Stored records
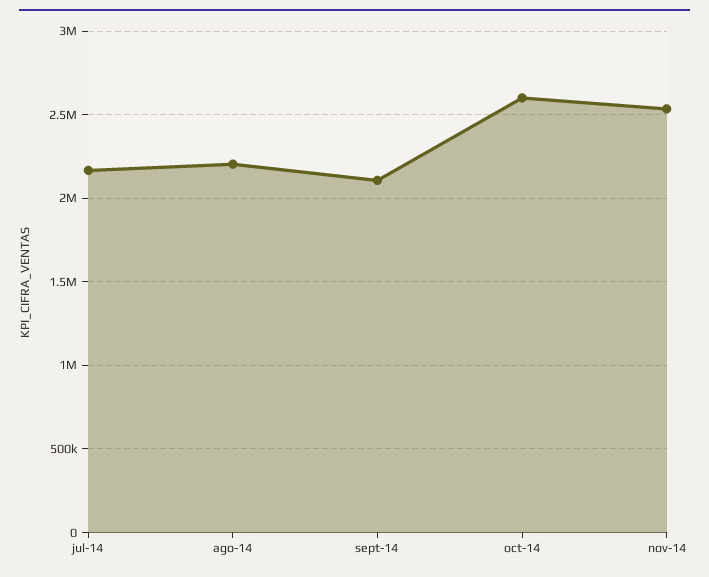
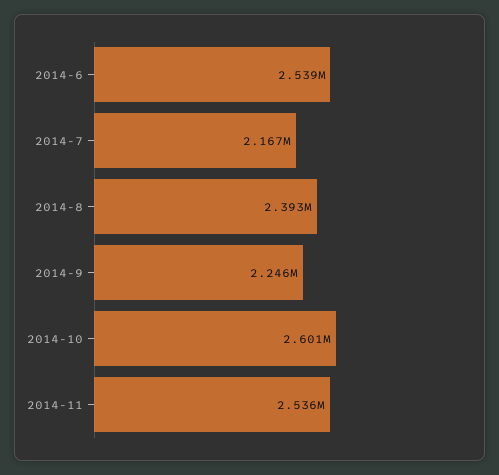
ago-14: 2200000 -> 2393000
sept-14: 2100000 -> 2246000
2014-6: none -> 2539000

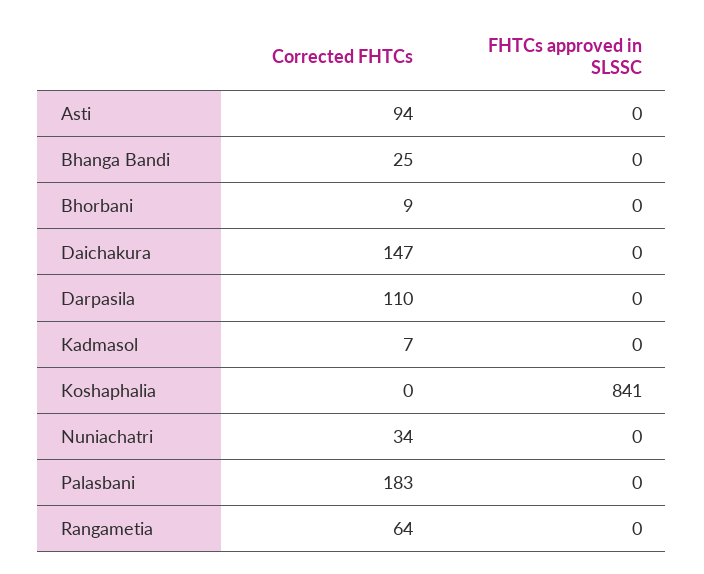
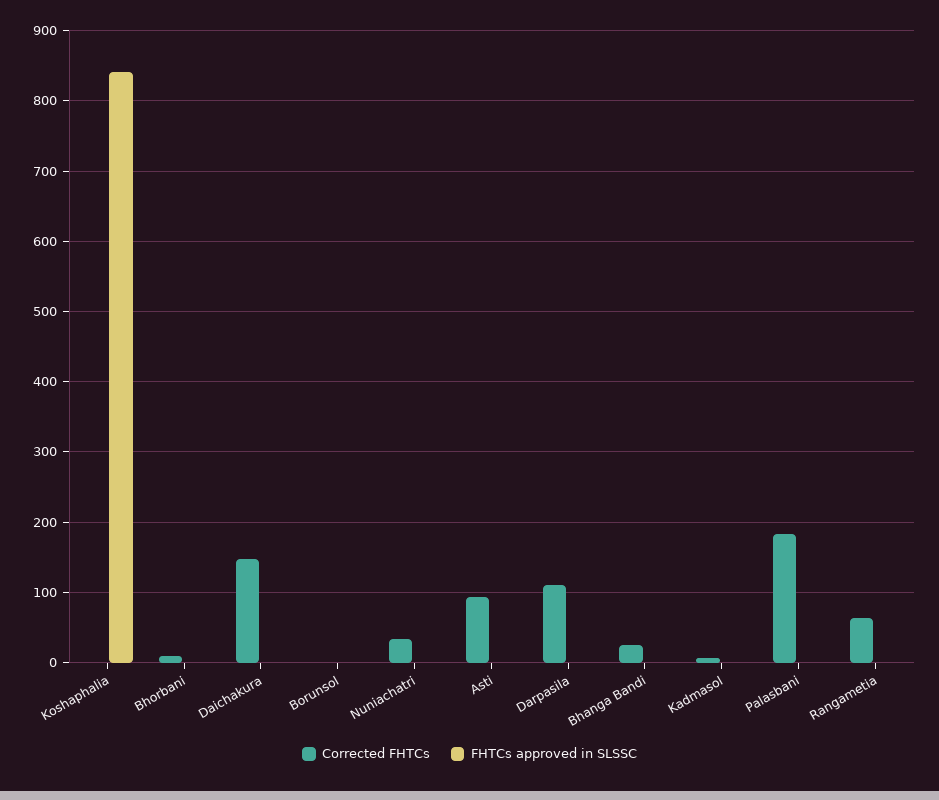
Corrected FHTCs, Borunsol: none -> 0
FHTCs approved in SLSSC, Borunsol: none -> 0

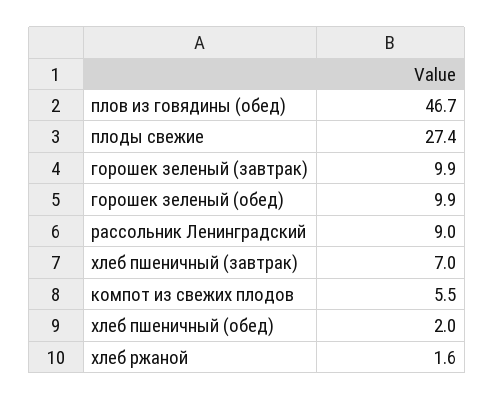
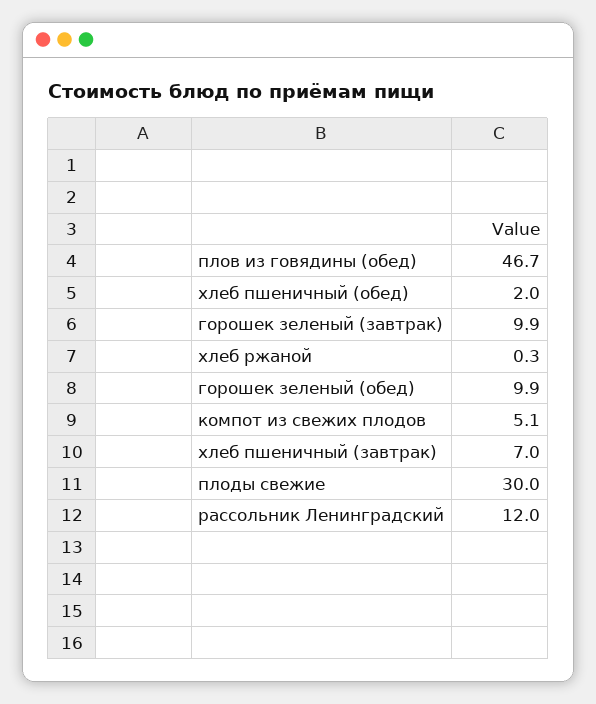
плоды свежие: 27.4 -> 30
рассольник Ленинградский: 9 -> 12
компот из свежих плодов: 5.5 -> 5.1
хлеб ржаной: 1.6 -> 0.3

§ **Exercise goal**
Exact copies of the line with "плоды свежие: 27.4 -> 30" and of every later line in the entries make up the whole answer.

§ **Task solution**
плоды свежие: 27.4 -> 30
рассольник Ленинградский: 9 -> 12
компот из свежих плодов: 5.5 -> 5.1
хлеб ржаной: 1.6 -> 0.3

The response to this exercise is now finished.